Only the closing stretch of the material belongs in the answer: the line containing "M0,364l114,58 80,49 23,14" and every line after it, copied exactly.

| INPUT FOR THIS TASK |
##########

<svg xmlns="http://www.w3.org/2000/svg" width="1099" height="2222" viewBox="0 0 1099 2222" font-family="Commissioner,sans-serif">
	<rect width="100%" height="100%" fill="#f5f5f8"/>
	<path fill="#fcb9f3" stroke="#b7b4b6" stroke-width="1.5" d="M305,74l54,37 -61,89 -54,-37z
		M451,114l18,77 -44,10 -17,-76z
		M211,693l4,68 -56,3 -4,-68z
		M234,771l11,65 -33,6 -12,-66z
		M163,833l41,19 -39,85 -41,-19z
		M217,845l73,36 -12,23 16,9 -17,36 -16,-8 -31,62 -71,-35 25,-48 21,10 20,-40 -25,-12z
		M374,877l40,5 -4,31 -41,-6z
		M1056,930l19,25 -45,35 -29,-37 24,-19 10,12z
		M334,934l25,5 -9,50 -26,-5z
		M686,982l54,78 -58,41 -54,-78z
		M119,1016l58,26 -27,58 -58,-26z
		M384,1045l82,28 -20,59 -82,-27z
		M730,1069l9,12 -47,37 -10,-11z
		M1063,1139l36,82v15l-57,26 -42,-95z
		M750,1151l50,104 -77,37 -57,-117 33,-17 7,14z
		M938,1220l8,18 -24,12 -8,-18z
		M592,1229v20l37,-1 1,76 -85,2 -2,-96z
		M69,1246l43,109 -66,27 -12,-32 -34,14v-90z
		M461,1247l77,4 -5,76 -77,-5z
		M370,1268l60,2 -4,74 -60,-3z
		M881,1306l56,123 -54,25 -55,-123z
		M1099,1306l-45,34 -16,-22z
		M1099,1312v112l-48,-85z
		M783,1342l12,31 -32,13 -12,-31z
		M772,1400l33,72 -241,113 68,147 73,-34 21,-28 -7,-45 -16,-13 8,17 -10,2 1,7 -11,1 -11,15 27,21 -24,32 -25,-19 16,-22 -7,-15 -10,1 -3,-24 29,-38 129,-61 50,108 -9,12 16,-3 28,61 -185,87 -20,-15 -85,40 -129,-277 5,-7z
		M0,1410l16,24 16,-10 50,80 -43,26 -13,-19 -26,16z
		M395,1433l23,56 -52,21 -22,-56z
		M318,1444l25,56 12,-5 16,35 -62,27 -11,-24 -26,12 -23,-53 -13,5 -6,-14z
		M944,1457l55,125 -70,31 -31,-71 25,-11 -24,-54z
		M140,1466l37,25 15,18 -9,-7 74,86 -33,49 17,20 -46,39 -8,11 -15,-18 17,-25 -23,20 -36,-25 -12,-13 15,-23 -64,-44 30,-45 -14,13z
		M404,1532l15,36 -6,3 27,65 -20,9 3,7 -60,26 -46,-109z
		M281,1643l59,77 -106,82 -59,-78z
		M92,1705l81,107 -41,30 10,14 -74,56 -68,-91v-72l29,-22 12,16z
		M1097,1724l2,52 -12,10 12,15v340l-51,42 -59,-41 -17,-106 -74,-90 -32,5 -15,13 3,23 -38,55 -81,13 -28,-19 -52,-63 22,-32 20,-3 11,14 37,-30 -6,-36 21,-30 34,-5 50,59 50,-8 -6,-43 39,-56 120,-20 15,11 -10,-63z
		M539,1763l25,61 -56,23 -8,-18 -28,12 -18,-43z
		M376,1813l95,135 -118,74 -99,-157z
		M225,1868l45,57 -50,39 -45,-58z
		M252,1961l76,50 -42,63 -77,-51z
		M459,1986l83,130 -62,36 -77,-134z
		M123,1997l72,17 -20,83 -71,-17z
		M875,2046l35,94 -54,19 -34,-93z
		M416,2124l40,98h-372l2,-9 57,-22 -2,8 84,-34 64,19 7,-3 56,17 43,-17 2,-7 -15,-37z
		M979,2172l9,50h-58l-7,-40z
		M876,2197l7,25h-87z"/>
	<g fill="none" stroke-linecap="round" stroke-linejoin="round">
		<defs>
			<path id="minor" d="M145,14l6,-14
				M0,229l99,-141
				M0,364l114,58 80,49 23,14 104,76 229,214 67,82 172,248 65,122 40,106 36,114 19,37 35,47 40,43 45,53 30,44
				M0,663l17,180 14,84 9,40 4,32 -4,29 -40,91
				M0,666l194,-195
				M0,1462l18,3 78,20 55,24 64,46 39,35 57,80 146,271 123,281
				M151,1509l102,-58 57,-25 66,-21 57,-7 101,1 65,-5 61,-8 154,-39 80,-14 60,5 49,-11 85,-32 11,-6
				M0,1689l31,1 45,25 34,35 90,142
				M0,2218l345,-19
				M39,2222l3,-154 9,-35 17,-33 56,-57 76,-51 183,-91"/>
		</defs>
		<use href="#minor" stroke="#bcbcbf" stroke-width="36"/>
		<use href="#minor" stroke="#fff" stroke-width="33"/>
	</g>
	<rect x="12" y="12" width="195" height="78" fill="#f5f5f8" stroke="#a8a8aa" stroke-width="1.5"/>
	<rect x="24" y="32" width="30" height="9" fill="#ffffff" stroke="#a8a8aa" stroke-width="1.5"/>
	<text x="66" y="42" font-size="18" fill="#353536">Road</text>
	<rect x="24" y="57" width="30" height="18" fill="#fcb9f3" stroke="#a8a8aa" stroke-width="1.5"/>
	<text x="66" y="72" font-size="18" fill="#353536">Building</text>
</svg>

##########

| RESPONSE |
				M0,364l114,58 80,49 23,14 104,76 229,214 67,82 172,248 65,122 40,106 36,114 19,37 35,47 40,43 45,53 30,44
				M0,663l17,180 14,84 9,40 4,32 -4,29 -40,91
				M0,666l194,-195
				M0,1462l18,3 78,20 55,24 64,46 39,35 57,80 146,271 123,281
				M151,1509l102,-58 57,-25 66,-21 57,-7 101,1 65,-5 61,-8 154,-39 80,-14 60,5 49,-11 85,-32 11,-6
				M0,1689l31,1 45,25 34,35 90,142
				M0,2218l345,-19
				M39,2222l3,-154 9,-35 17,-33 56,-57 76,-51 183,-91"/>
		</defs>
		<use href="#minor" stroke="#bcbcbf" stroke-width="36"/>
		<use href="#minor" stroke="#fff" stroke-width="33"/>
	</g>
	<rect x="12" y="12" width="195" height="78" fill="#f5f5f8" stroke="#a8a8aa" stroke-width="1.5"/>
	<rect x="24" y="32" width="30" height="9" fill="#ffffff" stroke="#a8a8aa" stroke-width="1.5"/>
	<text x="66" y="42" font-size="18" fill="#353536">Road</text>
	<rect x="24" y="57" width="30" height="18" fill="#fcb9f3" stroke="#a8a8aa" stroke-width="1.5"/>
	<text x="66" y="72" font-size="18" fill="#353536">Building</text>
</svg>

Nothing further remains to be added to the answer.